Proposal Details

Proposal #261

Passed

Proposal title

Verifiable Compute for Akash Network

Submit time

Deposit end time

Voting start time

Voting end time

Tally result

83.82%

Proposal #261 description

Introduction

Verifiable computing is an entire class of algorithms or systems, where a particular portion of the compute stack is verifiable/provable in a trustless manner to participants within a decentralized network. Verifiable computing can take many forms, including: Verifiable provisioning of hardware: This corresponds to the case where we desire to verify the nature and extent to which a piece of hardware is provisioned for the Akash network.

Specifically, if a 4090 GPU were to be incorporated in the Akash network, verifiable provisioning ensures that it indeed matches its hardware specifications, and it is genuinely allocated for functions on the Akash network.

Verifiable execution of program/software: This corresponds to the case where a program (any AI program, ranging from inference to training) is correctly executed on a node/set of nodes in the Akash network. For example, that a particular piece of code was executed correctly in a cluster of 4090s on the Akash network. Verifiable execution of programs/software also comes in multiple flavors, including: Non-real-time: An offline verification mechanism that presents a proof in non-real-time, where the proof has no time or size constraints. Optimistic, real-time proofs: An optimistic proof mechanism that can be verified or contested in (near) real time. Zero knowledge, real-time proofs: A zero knowledge proof mechanism (that does not reveal anything about the inputs but can still be verified, in (near) real time.

In this proposal, for the first year of this project, we focus on only the first type of verifiability: That of provisioning of hardware. After the completion of this first portion of the project, a further proposal will be submitted on non-real-time and subsequently, real-time verifiable computing within the Akash network. Please review the discussions on Github here.

Benefits to Akash Network

The need for verifiable provisioning of hardware is significant for a variety of reasons, including the elimination/reduction of Sybil attacks, and of other forms of misrepresentation and abuse in the network.

Verifiable Hardware Provisioning

Verifiable hardware provisioning can be achieved in a variety of ways: by using schemes uniquely associated with particular types of hardware, by using access patterns and footprints associated with a particular make and model, and other ways. However, these schemes are dependent on hardware configurations and do not necessarily generalize well. In order to develop a scalable, universal solution, we take a trusted enclave (trusted execution environment) approach as follows: Akash providers that intend to be “hardware verifiable” are equipped with a TEE, configured by Akash (such as Trusty [1], for more information on TEE, see tutorial [2]). Such a TEE contains a physically unclonable function (a PUF, see [3]) that can securely sign transactions. To ensure uniformity, this TEE will be designed to be a USB A/C dongle that can be attached to any hardware configuration.

- Data shown:
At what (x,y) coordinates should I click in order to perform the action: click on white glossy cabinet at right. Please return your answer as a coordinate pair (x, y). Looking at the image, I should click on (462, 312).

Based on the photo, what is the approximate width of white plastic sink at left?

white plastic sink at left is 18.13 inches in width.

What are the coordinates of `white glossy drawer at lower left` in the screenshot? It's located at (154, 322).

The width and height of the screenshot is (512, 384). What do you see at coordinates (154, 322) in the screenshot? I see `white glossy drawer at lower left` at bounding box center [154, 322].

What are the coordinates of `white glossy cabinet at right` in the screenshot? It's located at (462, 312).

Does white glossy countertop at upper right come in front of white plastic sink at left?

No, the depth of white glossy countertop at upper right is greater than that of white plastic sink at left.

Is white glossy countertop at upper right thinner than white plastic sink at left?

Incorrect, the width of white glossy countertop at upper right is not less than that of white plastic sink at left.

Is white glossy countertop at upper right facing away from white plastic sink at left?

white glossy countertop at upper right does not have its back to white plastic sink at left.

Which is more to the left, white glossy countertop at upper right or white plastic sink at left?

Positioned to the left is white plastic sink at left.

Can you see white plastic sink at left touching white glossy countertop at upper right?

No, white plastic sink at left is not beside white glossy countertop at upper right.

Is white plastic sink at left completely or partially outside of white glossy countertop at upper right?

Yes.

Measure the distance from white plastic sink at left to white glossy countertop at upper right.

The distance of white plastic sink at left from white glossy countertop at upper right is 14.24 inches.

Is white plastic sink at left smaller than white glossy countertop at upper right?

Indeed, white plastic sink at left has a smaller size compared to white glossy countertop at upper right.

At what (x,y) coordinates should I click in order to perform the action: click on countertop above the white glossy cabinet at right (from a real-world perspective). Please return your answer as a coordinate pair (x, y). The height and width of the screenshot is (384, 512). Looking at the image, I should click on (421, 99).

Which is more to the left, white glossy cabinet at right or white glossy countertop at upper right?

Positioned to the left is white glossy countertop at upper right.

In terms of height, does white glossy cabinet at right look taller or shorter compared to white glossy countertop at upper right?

- Problems to work on:
**A)** List every flavor of verifiable execution of programs or software named in the proposal text.
**B)** From the proposal text, output the passage starting with "In this proposal, for" and going on through "on Github here.".
**C)** According to the proposal text, why is a trusted enclave (TEE) approach taken for verifiable hardware provisioning instead of schemes tied to particular hardware or to access patterns and footprints?

- Final answers:
**A)**
- Non-real-time
- Optimistic, real-time proofs
- Zero knowledge, real-time proofs

**B)**
In this proposal, for the first year of this project, we focus on only the first type of verifiability: That of provisioning of hardware. After the completion of this first portion of the project, a further proposal will be submitted on non-real-time and subsequently, real-time verifiable computing within the Akash network. Please review the discussions on Github here.

**C)** Those other schemes depend on hardware configurations and do not necessarily generalize well. The TEE approach is taken to develop a scalable, universal solution.